Finite element modelling of bridge piers subjected to eccentric load combined with reinforcement corrosion: Fid-Bau Portal

Finite element modelling of bridge piers subjected to eccentric load combined with reinforcement corrosion

Zaghian, Sepideh / Martín-Pérez, Beatriz / Almansour, Husham

Highlights • A comprehensive corrosion damage model is adopted from the literature. The corrosion is simulated by incorporating the reinforcement mechanical and geometrical degradation, concrete core and cover deterioration, and bond-slip response degradation. • The accuracy of the adopted damage model is investigated by comparisons with available test data from the literature. • The mid-third of the bridge pier is assumed to be subjected to possible corrosion-induced damage. • A stage-based corrosion scenario is introduced during different stages of the bridge's service life. • A comprehensive 3D nonlinear finite element analysis is proposed to investigate the structural performance of RC bridge piers subjected to the combination of staged corrosion-induced damage and axial load at different eccentricities. • The present model is efficiently and quantitatively capable of capturing the gradual reduction of ultimate capacity and rigidity and also the failure mechanism of the corroded bridge pier under eccentric load.

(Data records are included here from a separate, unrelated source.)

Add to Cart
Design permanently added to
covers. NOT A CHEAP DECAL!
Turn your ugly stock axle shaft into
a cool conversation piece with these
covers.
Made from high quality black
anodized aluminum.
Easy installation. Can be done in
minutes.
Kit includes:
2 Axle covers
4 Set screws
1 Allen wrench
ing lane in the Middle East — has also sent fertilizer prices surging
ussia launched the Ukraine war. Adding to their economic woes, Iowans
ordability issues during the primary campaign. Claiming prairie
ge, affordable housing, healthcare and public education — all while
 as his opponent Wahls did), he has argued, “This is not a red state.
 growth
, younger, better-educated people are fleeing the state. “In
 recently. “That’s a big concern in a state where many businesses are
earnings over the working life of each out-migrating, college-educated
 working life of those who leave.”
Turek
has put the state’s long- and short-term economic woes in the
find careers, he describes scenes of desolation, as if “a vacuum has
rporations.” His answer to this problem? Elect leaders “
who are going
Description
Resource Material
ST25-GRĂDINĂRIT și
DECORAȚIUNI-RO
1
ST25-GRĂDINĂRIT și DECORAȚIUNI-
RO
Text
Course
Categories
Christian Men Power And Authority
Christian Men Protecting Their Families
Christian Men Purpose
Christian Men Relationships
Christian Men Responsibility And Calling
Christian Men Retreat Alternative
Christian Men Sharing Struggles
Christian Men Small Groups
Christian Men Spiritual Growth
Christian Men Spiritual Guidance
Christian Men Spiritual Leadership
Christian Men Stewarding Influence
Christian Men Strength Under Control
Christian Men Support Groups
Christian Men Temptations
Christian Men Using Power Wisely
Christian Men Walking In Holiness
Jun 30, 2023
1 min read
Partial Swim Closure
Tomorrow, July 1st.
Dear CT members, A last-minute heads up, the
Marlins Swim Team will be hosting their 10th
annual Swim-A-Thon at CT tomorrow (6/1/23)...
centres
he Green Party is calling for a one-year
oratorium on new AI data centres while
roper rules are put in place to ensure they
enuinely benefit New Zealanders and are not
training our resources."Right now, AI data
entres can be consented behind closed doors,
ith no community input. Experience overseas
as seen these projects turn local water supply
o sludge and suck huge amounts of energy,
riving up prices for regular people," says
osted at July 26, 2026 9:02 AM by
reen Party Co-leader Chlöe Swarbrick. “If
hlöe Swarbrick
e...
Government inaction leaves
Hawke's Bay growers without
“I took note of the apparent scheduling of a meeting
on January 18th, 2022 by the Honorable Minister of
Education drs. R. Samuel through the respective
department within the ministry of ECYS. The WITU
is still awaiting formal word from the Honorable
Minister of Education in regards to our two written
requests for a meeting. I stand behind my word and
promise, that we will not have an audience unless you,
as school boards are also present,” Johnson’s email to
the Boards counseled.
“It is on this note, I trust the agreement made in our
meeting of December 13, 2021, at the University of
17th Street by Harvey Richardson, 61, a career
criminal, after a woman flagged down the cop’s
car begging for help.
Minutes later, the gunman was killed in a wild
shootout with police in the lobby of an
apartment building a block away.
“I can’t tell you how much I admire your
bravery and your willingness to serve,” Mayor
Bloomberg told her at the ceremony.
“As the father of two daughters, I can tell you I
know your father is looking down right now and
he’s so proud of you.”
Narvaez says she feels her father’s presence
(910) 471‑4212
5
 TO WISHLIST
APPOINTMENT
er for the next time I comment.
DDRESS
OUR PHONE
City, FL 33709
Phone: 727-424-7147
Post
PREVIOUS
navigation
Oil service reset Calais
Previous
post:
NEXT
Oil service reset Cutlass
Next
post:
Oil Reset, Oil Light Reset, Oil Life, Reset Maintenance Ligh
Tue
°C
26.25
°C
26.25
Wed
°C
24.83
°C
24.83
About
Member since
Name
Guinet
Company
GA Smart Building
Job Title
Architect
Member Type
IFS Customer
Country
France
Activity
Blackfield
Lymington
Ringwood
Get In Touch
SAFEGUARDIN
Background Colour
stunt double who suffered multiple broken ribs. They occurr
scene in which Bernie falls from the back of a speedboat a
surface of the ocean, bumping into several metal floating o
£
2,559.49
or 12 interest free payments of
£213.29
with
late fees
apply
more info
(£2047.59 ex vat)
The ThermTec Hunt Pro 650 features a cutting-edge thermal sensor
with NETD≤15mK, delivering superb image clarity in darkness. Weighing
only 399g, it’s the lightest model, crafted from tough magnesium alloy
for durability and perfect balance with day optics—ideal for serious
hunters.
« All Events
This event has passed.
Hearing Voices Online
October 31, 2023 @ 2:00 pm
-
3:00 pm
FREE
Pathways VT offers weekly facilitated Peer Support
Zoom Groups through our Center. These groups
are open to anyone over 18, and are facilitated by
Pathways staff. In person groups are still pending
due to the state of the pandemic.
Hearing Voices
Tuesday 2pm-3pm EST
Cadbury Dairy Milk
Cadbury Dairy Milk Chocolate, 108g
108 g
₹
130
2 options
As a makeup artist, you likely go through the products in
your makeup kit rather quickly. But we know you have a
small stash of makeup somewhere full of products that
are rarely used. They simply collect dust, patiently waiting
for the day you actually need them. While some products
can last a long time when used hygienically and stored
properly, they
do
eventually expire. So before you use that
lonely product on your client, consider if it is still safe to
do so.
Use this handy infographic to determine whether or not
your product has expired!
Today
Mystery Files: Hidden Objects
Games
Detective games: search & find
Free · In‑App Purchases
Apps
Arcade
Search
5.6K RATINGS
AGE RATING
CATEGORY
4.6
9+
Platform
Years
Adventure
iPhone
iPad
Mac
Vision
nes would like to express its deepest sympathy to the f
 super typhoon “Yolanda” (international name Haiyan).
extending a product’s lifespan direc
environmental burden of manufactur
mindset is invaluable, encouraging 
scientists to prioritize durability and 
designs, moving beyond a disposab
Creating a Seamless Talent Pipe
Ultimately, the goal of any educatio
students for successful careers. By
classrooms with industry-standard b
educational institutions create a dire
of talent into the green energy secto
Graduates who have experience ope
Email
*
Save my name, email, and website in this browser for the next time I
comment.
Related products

Abstract Corrosion of reinforcing steel in reinforced concrete infrastructure has been identified as the leading cause of concrete deterioration in North America. As the most critical bridge element, piers are more susceptible to reinforcement corrosion, especially in coastal areas and cold regions due to the application of de-icing salts. The combination of second-order effects and local nonlinearity dictates the failure mode of slender and eccentrically loaded columns. Degradation effects would be more critical in the presence of corrosion, at which the nonlinearity effects become more dominant. A comprehensive corrosion damage model is adopted from the literature in the present study. A stage-based corrosion scenario is then proposed to study the detrimental corrosion effects on the ultimate capacity, rigidity, and ductility of bridge piers subjected to eccentric load through finite element analysis. The interaction diagram of the corroded pier is then generated at different corrosion stages to introduce new safety margins. The accuracy of the proposed model is investigated by comparisons with available test data from the literature.